How to Deduct 100% of Your State Income Tax

Video Transcription:

Many states have now implemented laws that allow you to deduct your state income taxes on your federal tax return. What’s significant about this is that the IRS has actually published a notice blessing this strategy. The general idea is that states will give you the option to elect to pay the tax at the entity level, making it an ordinary and necessary business expense that can be deducted on your federal return, and then you can get a state tax credit for the payment. The state still gets their money, which is of course important to them, and their residents are happy because it’s still deductible on their federal tax return.

For example, California passed Assembly Bill 150. This bill is effective starting with the tax year 2021 and allows qualifying entities, which are Partnerships and S-Corps, to make an election to be taxed at a rate of 9.3% at the entity level. This election is made separately by each owner. You’ll then pay the tax on net income at the entity level and take the deduction on the business’s federal return. Then you’ll get a tax credit on your personal tax return for this tax payment.
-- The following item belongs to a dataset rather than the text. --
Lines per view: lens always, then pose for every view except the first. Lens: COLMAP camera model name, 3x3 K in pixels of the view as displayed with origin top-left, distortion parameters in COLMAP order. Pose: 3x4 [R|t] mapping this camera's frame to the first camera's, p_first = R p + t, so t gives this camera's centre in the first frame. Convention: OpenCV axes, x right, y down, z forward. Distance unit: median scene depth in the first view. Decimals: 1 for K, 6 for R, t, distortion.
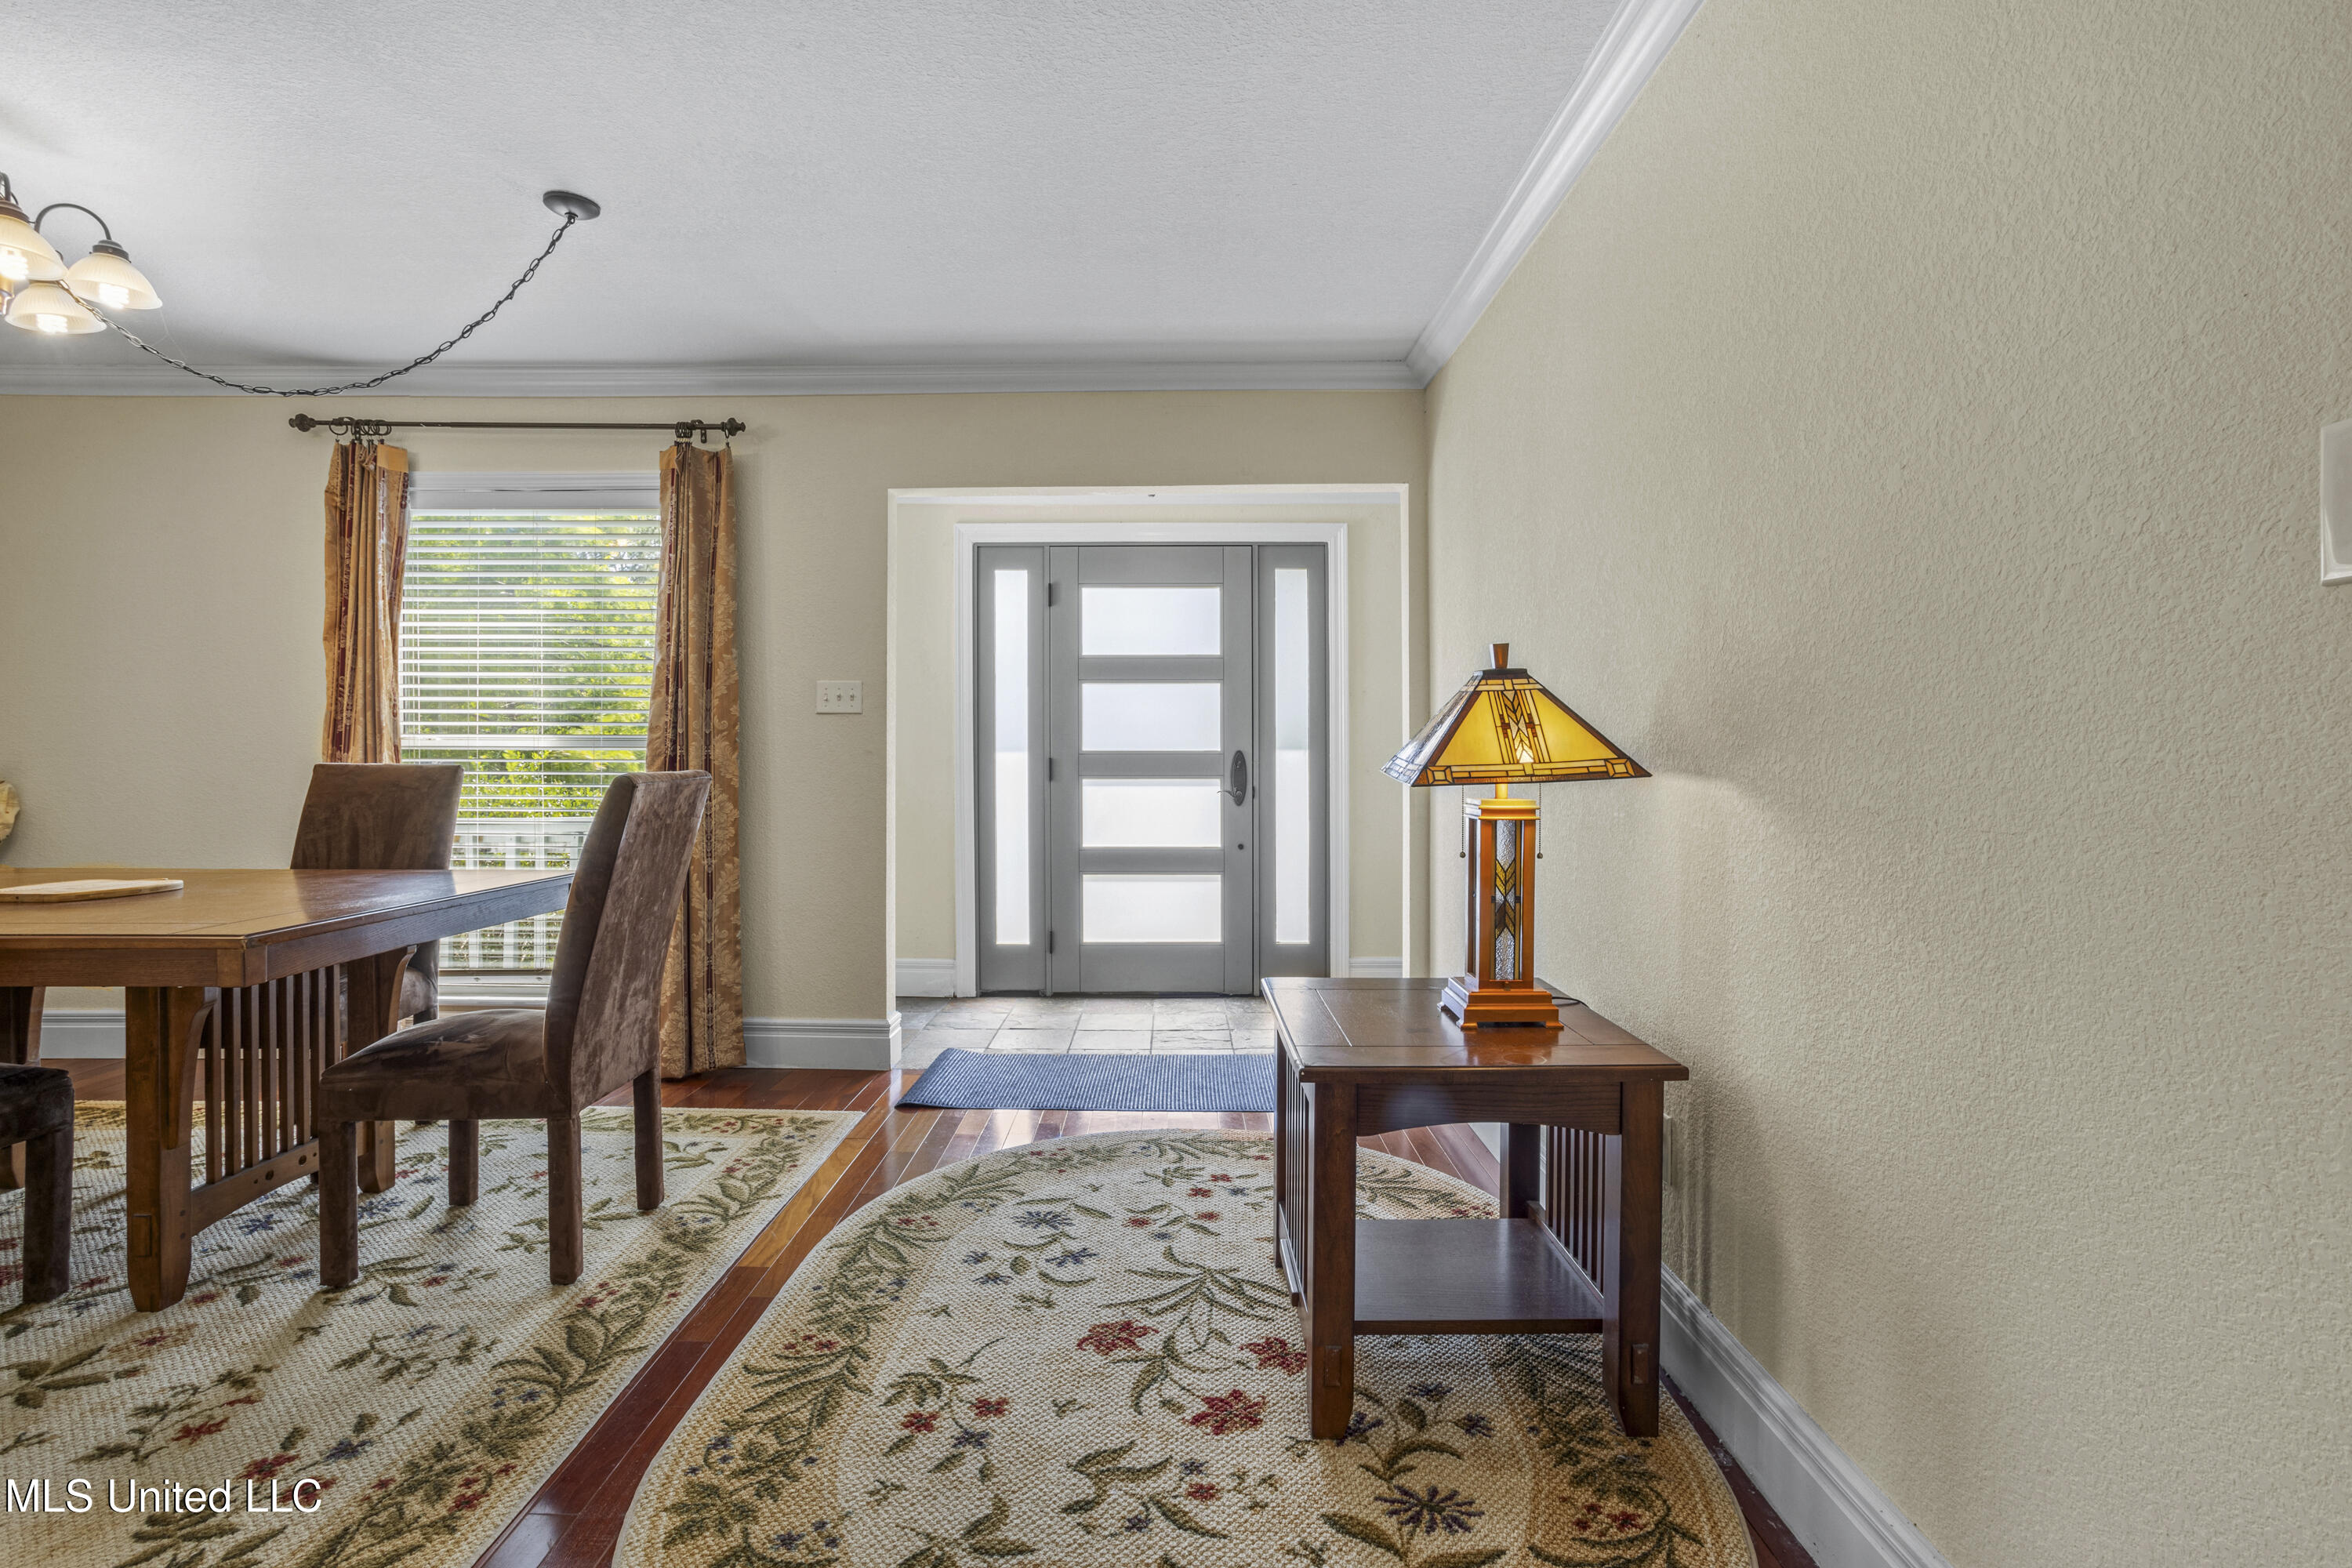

If you paid more at the entity level than due at the individual level, then you’ll carry forward that credit to future years, and if you paid less than you would have otherwise owed, then you’ll pay the additional tax on your individual return. And the 9.3% tax bracket in California applies to taxpayers with income between approximately $61,000 to $312,000, so it should end up being pretty close to the amount due for many California individuals

Now there’s a ton of states that have passed some version of this and they’re listed below along with the name of the enacted law for each state. You’ll want to take a closer look into the rules for your state or talk with your tax professional because they have different requirements, and they don’t all begin for the 2021 tax year. Though it will often minimize your tax to make the election to pay at the entity level, there are situations where it won’t save you tax or when it will help some of the partners but not the others. So, of course, this goes back to the importance of tax planning for your situation.

STATE TAX WORKAROUND STATUTES:

Alabama – Act 2021-1
Arkansas – Act 362
Arizona – HB 2838
California – AB 150
Colorado – HB 1327
Connecticut – SB 11
Georgia – HB 149
Idaho – HB 317
Illinois – PA 102-658
Louisiana – SB 223
Maryland – SB 496
Minnesota – HF 9
New Jersey – PL2019, c320
New York – Article 24-A
Oklahoma – HB 2665
Oregon – SB 727
Rhode Island – HB 5151
South Carolina – SB 627
Wisconsin – Act 368

Disclaimer: This information on this site is for educational purposes only and does not constitute professional legal or tax advice.